Start of Extracted data

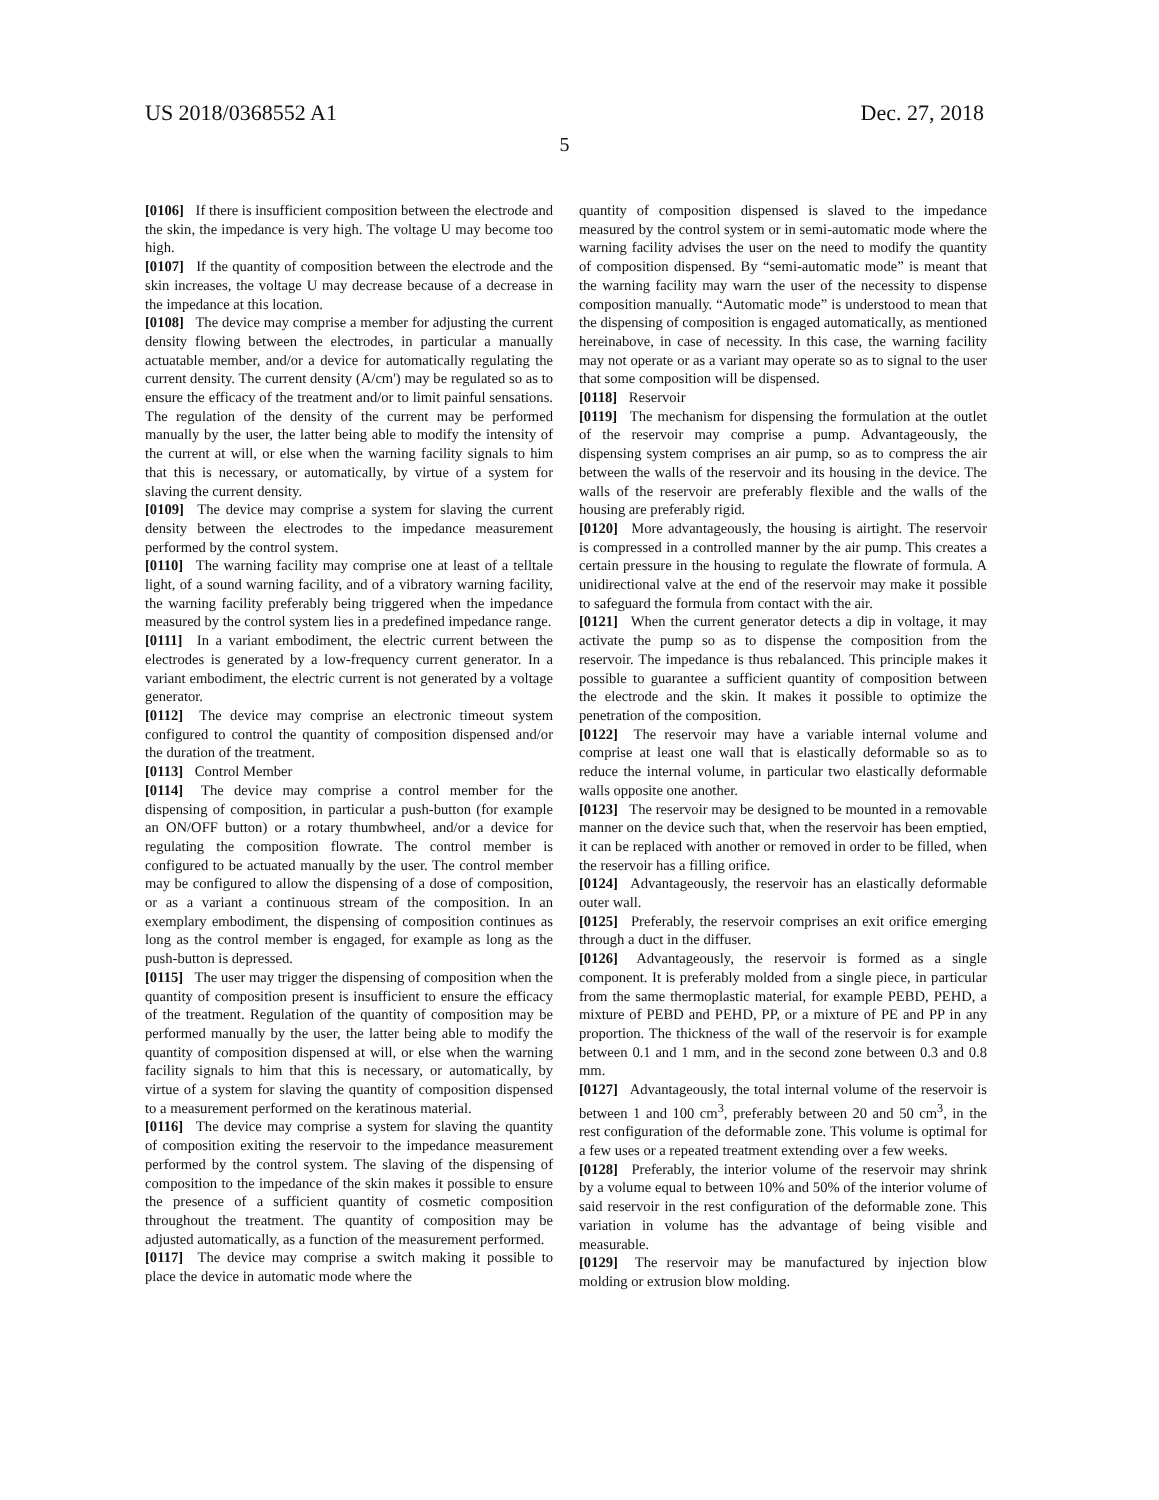US 2018/0368552 A1 Dec. 27, 2018
5
[0106] If there is insufficient composition between the electrode and the skin, the impedance is very high. The voltage U may become too high.
[0107] If the quantity of composition between the electrode and the skin increases, the voltage U may decrease because of a decrease in the impedance at this location.
[0108] The device may comprise a member for adjusting the current density flowing between the electrodes, in particular a manually actuatable member, and/or a device for automatically regulating the current density. The current density (A/cm') may be regulated so as to ensure the efficacy of the treatment and/or to limit painful sensations. The regulation of the density of the current may be performed manually by the user, the latter being able to modify the intensity of the current at will, or else when the warning facility signals to him that this is necessary, or automatically, by virtue of a system for slaving the current density.
[0109] The device may comprise a system for slaving the current density between the electrodes to the impedance measurement performed by the control system.
[0110] The warning facility may comprise one at least of a telltale light, of a sound warning facility, and of a vibratory warning facility, the warning facility preferably being triggered when the impedance measured by the control system lies in a predefined impedance range.
[0111] In a variant embodiment, the electric current between the electrodes is generated by a low-frequency current generator. In a variant embodiment, the electric current is not generated by a voltage generator.
[0112] The device may comprise an electronic timeout system configured to control the quantity of composition dispensed and/or the duration of the treatment.
[0113] Control Member
[0114] The device may comprise a control member for the dispensing of composition, in particular a push-button (for example an ON/OFF button) or a rotary thumbwheel, and/or a device for regulating the composition flowrate. The control member is configured to be actuated manually by the user. The control member may be configured to allow the dispensing of a dose of composition, or as a variant a continuous stream of the composition. In an exemplary embodiment, the dispensing of composition continues as long as the control member is engaged, for example as long as the push-button is depressed.
[0115] The user may trigger the dispensing of composition when the quantity of composition present is insufficient to ensure the efficacy of the treatment. Regulation of the quantity of composition may be performed manually by the user, the latter being able to modify the quantity of composition dispensed at will, or else when the warning facility signals to him that this is necessary, or automatically, by virtue of a system for slaving the quantity of composition dispensed to a measurement performed on the keratinous material.
[0116] The device may comprise a system for slaving the quantity of composition exiting the reservoir to the impedance measurement performed by the control system. The slaving of the dispensing of composition to the impedance of the skin makes it possible to ensure the presence of a sufficient quantity of cosmetic composition throughout the treatment. The quantity of composition may be adjusted automatically, as a function of the measurement performed.
[0117] The device may comprise a switch making it possible to place the device in automatic mode where the
quantity of composition dispensed is slaved to the impedance measured by the control system or in semi-automatic mode where the warning facility advises the user on the need to modify the quantity of composition dispensed. By “semi-automatic mode” is meant that the warning facility may warn the user of the necessity to dispense composition manually. “Automatic mode” is understood to mean that the dispensing of composition is engaged automatically, as mentioned hereinabove, in case of necessity. In this case, the warning facility may not operate or as a variant may operate so as to signal to the user that some composition will be dispensed.
[0118] Reservoir
[0119] The mechanism for dispensing the formulation at the outlet of the reservoir may comprise a pump. Advantageously, the dispensing system comprises an air pump, so as to compress the air between the walls of the reservoir and its housing in the device. The walls of the reservoir are preferably flexible and the walls of the housing are preferably rigid.
[0120] More advantageously, the housing is airtight. The reservoir is compressed in a controlled manner by the air pump. This creates a certain pressure in the housing to regulate the flowrate of formula. A unidirectional valve at the end of the reservoir may make it possible to safeguard the formula from contact with the air.
[0121] When the current generator detects a dip in voltage, it may activate the pump so as to dispense the composition from the reservoir. The impedance is thus rebalanced. This principle makes it possible to guarantee a sufficient quantity of composition between the electrode and the skin. It makes it possible to optimize the penetration of the composition.
[0122] The reservoir may have a variable internal volume and comprise at least one wall that is elastically deformable so as to reduce the internal volume, in particular two elastically deformable walls opposite one another.
[0123] The reservoir may be designed to be mounted in a removable manner on the device such that, when the reservoir has been emptied, it can be replaced with another or removed in order to be filled, when the reservoir has a filling orifice.
[0124] Advantageously, the reservoir has an elastically deformable outer wall.
[0125] Preferably, the reservoir comprises an exit orifice emerging through a duct in the diffuser.
[0126] Advantageously, the reservoir is formed as a single component. It is preferably molded from a single piece, in particular from the same thermoplastic material, for example PEBD, PEHD, a mixture of PEBD and PEHD, PP, or a mixture of PE and PP in any proportion. The thickness of the wall of the reservoir is for example between 0.1 and 1 mm, and in the second zone between 0.3 and 0.8 mm.
[0127] Advantageously, the total internal volume of the reservoir is between 1 and 100 cm<sup>3</sup>, preferably between 20 and 50 cm<sup>3</sup>, in the rest configuration of the deformable zone. This volume is optimal for a few uses or a repeated treatment extending over a few weeks.
[0128] Preferably, the interior volume of the reservoir may shrink by a volume equal to between 10% and 50% of the interior volume of said reservoir in the rest configuration of the deformable zone. This variation in volume has the advantage of being visible and measurable.
[0129] The reservoir may be manufactured by injection blow molding or extrusion blow molding.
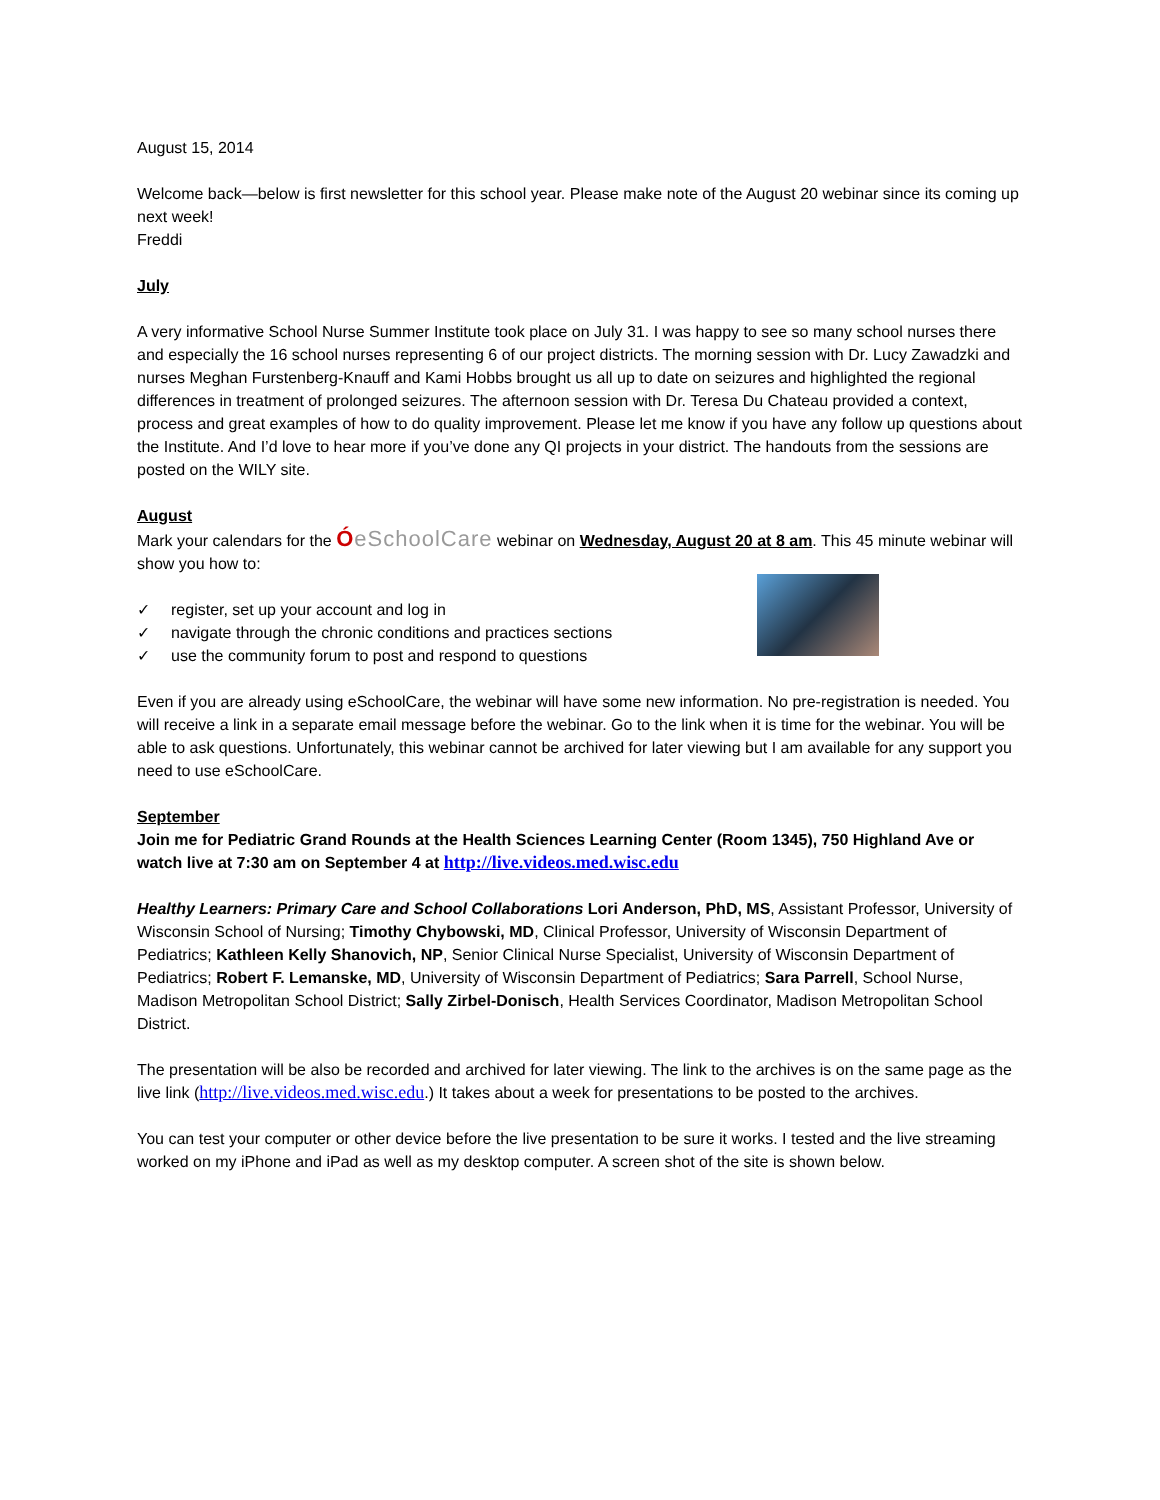August 15, 2014
Welcome back—below is first newsletter for this school year. Please make note of the August 20 webinar since its coming up next week!
Freddi
July
A very informative School Nurse Summer Institute took place on July 31. I was happy to see so many school nurses there and especially the 16 school nurses representing 6 of our project districts. The morning session with Dr. Lucy Zawadzki and nurses Meghan Furstenberg-Knauff and Kami Hobbs brought us all up to date on seizures and highlighted the regional differences in treatment of prolonged seizures. The afternoon session with Dr. Teresa Du Chateau provided a context, process and great examples of how to do quality improvement. Please let me know if you have any follow up questions about the Institute. And I’d love to hear more if you’ve done any QI projects in your district. The handouts from the sessions are posted on the WILY site.
August
Mark your calendars for the ÓeSchoolCare webinar on Wednesday, August 20 at 8 am. This 45 minute webinar will show you how to:
✓ register, set up your account and log in
✓ navigate through the chronic conditions and practices sections
✓ use the community forum to post and respond to questions
Even if you are already using eSchoolCare, the webinar will have some new information. No pre-registration is needed. You will receive a link in a separate email message before the webinar. Go to the link when it is time for the webinar. You will be able to ask questions. Unfortunately, this webinar cannot be archived for later viewing but I am available for any support you need to use eSchoolCare.
September
Join me for Pediatric Grand Rounds at the Health Sciences Learning Center (Room 1345), 750 Highland Ave or watch live at 7:30 am on September 4 at http://live.videos.med.wisc.edu
Healthy Learners: Primary Care and School Collaborations Lori Anderson, PhD, MS, Assistant Professor, University of Wisconsin School of Nursing; Timothy Chybowski, MD, Clinical Professor, University of Wisconsin Department of Pediatrics; Kathleen Kelly Shanovich, NP, Senior Clinical Nurse Specialist, University of Wisconsin Department of Pediatrics; Robert F. Lemanske, MD, University of Wisconsin Department of Pediatrics; Sara Parrell, School Nurse, Madison Metropolitan School District; Sally Zirbel-Donisch, Health Services Coordinator, Madison Metropolitan School District.
The presentation will be also be recorded and archived for later viewing. The link to the archives is on the same page as the live link (http://live.videos.med.wisc.edu.) It takes about a week for presentations to be posted to the archives.
You can test your computer or other device before the live presentation to be sure it works. I tested and the live streaming worked on my iPhone and iPad as well as my desktop computer. A screen shot of the site is shown below.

End of Extracted data

With the images omitted, repeat all the data word for word.

US 2018/0368552 A1 Dec. 27, 2018
5
[0106] If there is insufficient composition between the electrode and the skin, the impedance is very high. The voltage U may become too high.
[0107] If the quantity of composition between the electrode and the skin increases, the voltage U may decrease because of a decrease in the impedance at this location.
[0108] The device may comprise a member for adjusting the current density flowing between the electrodes, in particular a manually actuatable member, and/or a device for automatically regulating the current density. The current density (A/cm') may be regulated so as to ensure the efficacy of the treatment and/or to limit painful sensations. The regulation of the density of the current may be performed manually by the user, the latter being able to modify the intensity of the current at will, or else when the warning facility signals to him that this is necessary, or automatically, by virtue of a system for slaving the current density.
[0109] The device may comprise a system for slaving the current density between the electrodes to the impedance measurement performed by the control system.
[0110] The warning facility may comprise one at least of a telltale light, of a sound warning facility, and of a vibratory warning facility, the warning facility preferably being triggered when the impedance measured by the control system lies in a predefined impedance range.
[0111] In a variant embodiment, the electric current between the electrodes is generated by a low-frequency current generator. In a variant embodiment, the electric current is not generated by a voltage generator.
[0112] The device may comprise an electronic timeout system configured to control the quantity of composition dispensed and/or the duration of the treatment.
[0113] Control Member
[0114] The device may comprise a control member for the dispensing of composition, in particular a push-button (for example an ON/OFF button) or a rotary thumbwheel, and/or a device for regulating the composition flowrate. The control member is configured to be actuated manually by the user. The control member may be configured to allow the dispensing of a dose of composition, or as a variant a continuous stream of the composition. In an exemplary embodiment, the dispensing of composition continues as long as the control member is engaged, for example as long as the push-button is depressed.
[0115] The user may trigger the dispensing of composition when the quantity of composition present is insufficient to ensure the efficacy of the treatment. Regulation of the quantity of composition may be performed manually by the user, the latter being able to modify the quantity of composition dispensed at will, or else when the warning facility signals to him that this is necessary, or automatically, by virtue of a system for slaving the quantity of composition dispensed to a measurement performed on the keratinous material.
[0116] The device may comprise a system for slaving the quantity of composition exiting the reservoir to the impedance measurement performed by the control system. The slaving of the dispensing of composition to the impedance of the skin makes it possible to ensure the presence of a sufficient quantity of cosmetic composition throughout the treatment. The quantity of composition may be adjusted automatically, as a function of the measurement performed.
[0117] The device may comprise a switch making it possible to place the device in automatic mode where the
quantity of composition dispensed is slaved to the impedance measured by the control system or in semi-automatic mode where the warning facility advises the user on the need to modify the quantity of composition dispensed. By “semi-automatic mode” is meant that the warning facility may warn the user of the necessity to dispense composition manually. “Automatic mode” is understood to mean that the dispensing of composition is engaged automatically, as mentioned hereinabove, in case of necessity. In this case, the warning facility may not operate or as a variant may operate so as to signal to the user that some composition will be dispensed.
[0118] Reservoir
[0119] The mechanism for dispensing the formulation at the outlet of the reservoir may comprise a pump. Advantageously, the dispensing system comprises an air pump, so as to compress the air between the walls of the reservoir and its housing in the device. The walls of the reservoir are preferably flexible and the walls of the housing are preferably rigid.
[0120] More advantageously, the housing is airtight. The reservoir is compressed in a controlled manner by the air pump. This creates a certain pressure in the housing to regulate the flowrate of formula. A unidirectional valve at the end of the reservoir may make it possible to safeguard the formula from contact with the air.
[0121] When the current generator detects a dip in voltage, it may activate the pump so as to dispense the composition from the reservoir. The impedance is thus rebalanced. This principle makes it possible to guarantee a sufficient quantity of composition between the electrode and the skin. It makes it possible to optimize the penetration of the composition.
[0122] The reservoir may have a variable internal volume and comprise at least one wall that is elastically deformable so as to reduce the internal volume, in particular two elastically deformable walls opposite one another.
[0123] The reservoir may be designed to be mounted in a removable manner on the device such that, when the reservoir has been emptied, it can be replaced with another or removed in order to be filled, when the reservoir has a filling orifice.
[0124] Advantageously, the reservoir has an elastically deformable outer wall.
[0125] Preferably, the reservoir comprises an exit orifice emerging through a duct in the diffuser.
[0126] Advantageously, the reservoir is formed as a single component. It is preferably molded from a single piece, in particular from the same thermoplastic material, for example PEBD, PEHD, a mixture of PEBD and PEHD, PP, or a mixture of PE and PP in any proportion. The thickness of the wall of the reservoir is for example between 0.1 and 1 mm, and in the second zone between 0.3 and 0.8 mm.
[0127] Advantageously, the total internal volume of the reservoir is between 1 and 100 cm<sup>3</sup>, preferably between 20 and 50 cm<sup>3</sup>, in the rest configuration of the deformable zone. This volume is optimal for a few uses or a repeated treatment extending over a few weeks.
[0128] Preferably, the interior volume of the reservoir may shrink by a volume equal to between 10% and 50% of the interior volume of said reservoir in the rest configuration of the deformable zone. This variation in volume has the advantage of being visible and measurable.
[0129] The reservoir may be manufactured by injection blow molding or extrusion blow molding.
August 15, 2014
Welcome back—below is first newsletter for this school year. Please make note of the August 20 webinar since its coming up next week!
Freddi
July
A very informative School Nurse Summer Institute took place on July 31. I was happy to see so many school nurses there and especially the 16 school nurses representing 6 of our project districts. The morning session with Dr. Lucy Zawadzki and nurses Meghan Furstenberg-Knauff and Kami Hobbs brought us all up to date on seizures and highlighted the regional differences in treatment of prolonged seizures. The afternoon session with Dr. Teresa Du Chateau provided a context, process and great examples of how to do quality improvement. Please let me know if you have any follow up questions about the Institute. And I’d love to hear more if you’ve done any QI projects in your district. The handouts from the sessions are posted on the WILY site.
August
Mark your calendars for the ÓeSchoolCare webinar on Wednesday, August 20 at 8 am. This 45 minute webinar will show you how to:
✓ register, set up your account and log in
✓ navigate through the chronic conditions and practices sections
✓ use the community forum to post and respond to questions
Even if you are already using eSchoolCare, the webinar will have some new information. No pre-registration is needed. You will receive a link in a separate email message before the webinar. Go to the link when it is time for the webinar. You will be able to ask questions. Unfortunately, this webinar cannot be archived for later viewing but I am available for any support you need to use eSchoolCare.
September
Join me for Pediatric Grand Rounds at the Health Sciences Learning Center (Room 1345), 750 Highland Ave or watch live at 7:30 am on September 4 at http://live.videos.med.wisc.edu
Healthy Learners: Primary Care and School Collaborations Lori Anderson, PhD, MS, Assistant Professor, University of Wisconsin School of Nursing; Timothy Chybowski, MD, Clinical Professor, University of Wisconsin Department of Pediatrics; Kathleen Kelly Shanovich, NP, Senior Clinical Nurse Specialist, University of Wisconsin Department of Pediatrics; Robert F. Lemanske, MD, University of Wisconsin Department of Pediatrics; Sara Parrell, School Nurse, Madison Metropolitan School District; Sally Zirbel-Donisch, Health Services Coordinator, Madison Metropolitan School District.
The presentation will be also be recorded and archived for later viewing. The link to the archives is on the same page as the live link (http://live.videos.med.wisc.edu.) It takes about a week for presentations to be posted to the archives.
You can test your computer or other device before the live presentation to be sure it works. I tested and the live streaming worked on my iPhone and iPad as well as my desktop computer. A screen shot of the site is shown below.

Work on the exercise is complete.